Generally, Ubuntu-based distributions have sudo enabled. Although this is a security breach for many, it makes life much easier for newcomers.

On the other hand, the more server-oriented distributions like Debian, CentOS or RHEL do not even have it installed.

How to enable sudo on Debian 10?

However, sudo has a grace period. This is that after entering the password, there is a time when you can execute another command without entering the password again.

The previous situation implies a security breach. This has to be said.

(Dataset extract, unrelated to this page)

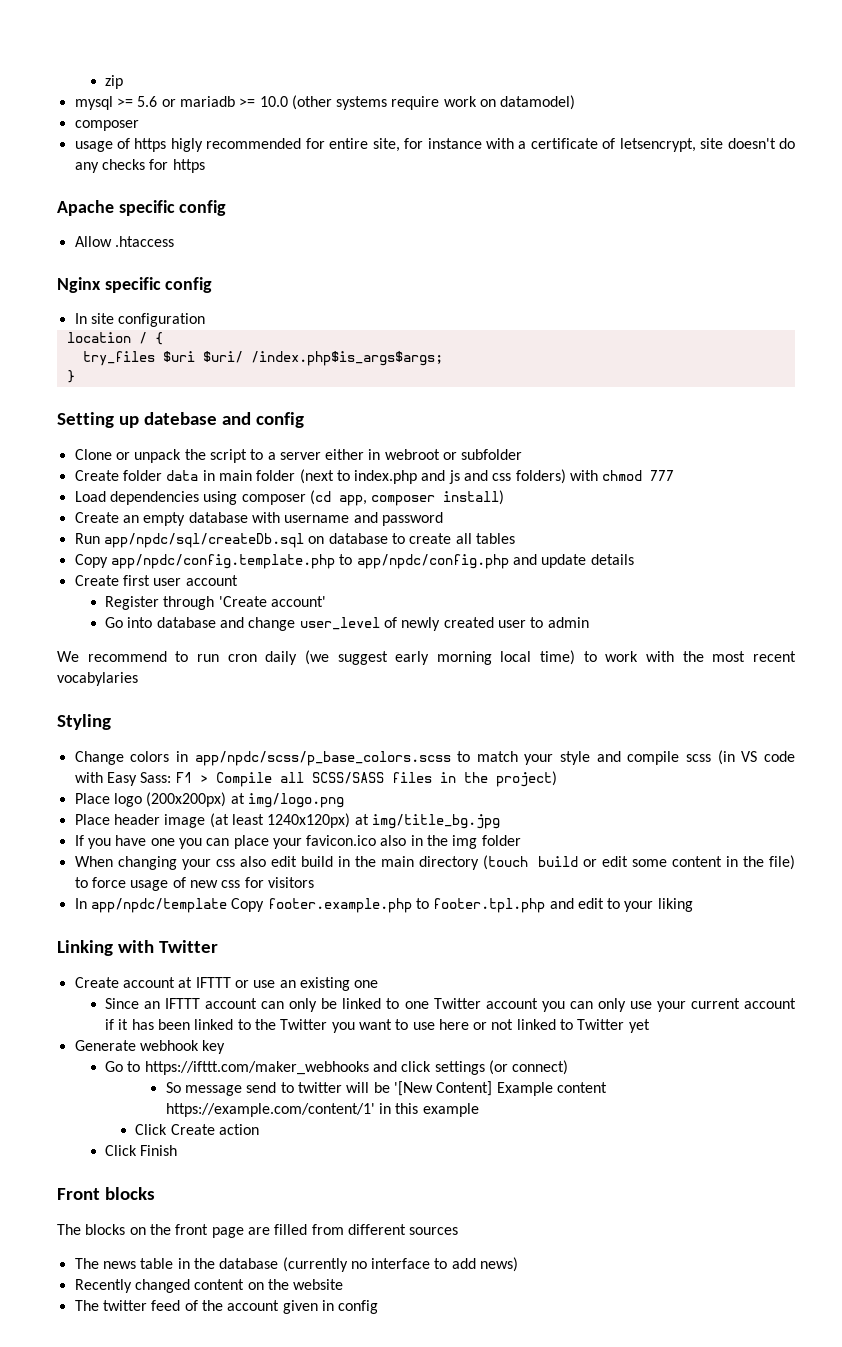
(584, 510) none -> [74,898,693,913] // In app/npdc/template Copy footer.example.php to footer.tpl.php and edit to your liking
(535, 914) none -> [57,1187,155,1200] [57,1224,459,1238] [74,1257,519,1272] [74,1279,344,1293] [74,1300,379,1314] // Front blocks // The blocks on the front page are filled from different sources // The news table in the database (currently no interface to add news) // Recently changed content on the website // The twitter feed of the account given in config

That’s why it’s possible to change that time to a shorter or a longer one.

Chaging the default sudo timeout

First, open a terminal session.

All sudo settings are stored in the /etc/sudoers file and need to be modified.

To do so, run the following command:

:~$ sudo nano /etc/sudoers

In this case I’m using a text editor called nano, but you can also use one with a graphical interface.

Once inside the file, you have to place the next line:

Defaults env_reset,timestamp_timeout=

However, in some Linux distributions that line does not exist, so you can add it at the end of the file and with the value in minutes you want. For example 1 for one minute.

In case you don’t want to be asked for the password anymore you can put the value one. Clearly this is not recommended at all.

Defaults env_reset,timestamp_timeout=1
1.- Change the default sudo timeout
1.- Change the default sudo timeout

Then save the changes and close the file.

And it’s done. Now after one minute, if you use another command with sudo, you will be asked for the password again.

Conclusion

Sudo is an unloved tool by many syadmin for being unsafe, but it is true that for a normal user of the system, it is a great advantage. Today you have learned how to modify the grace time it gives us without asking for the password.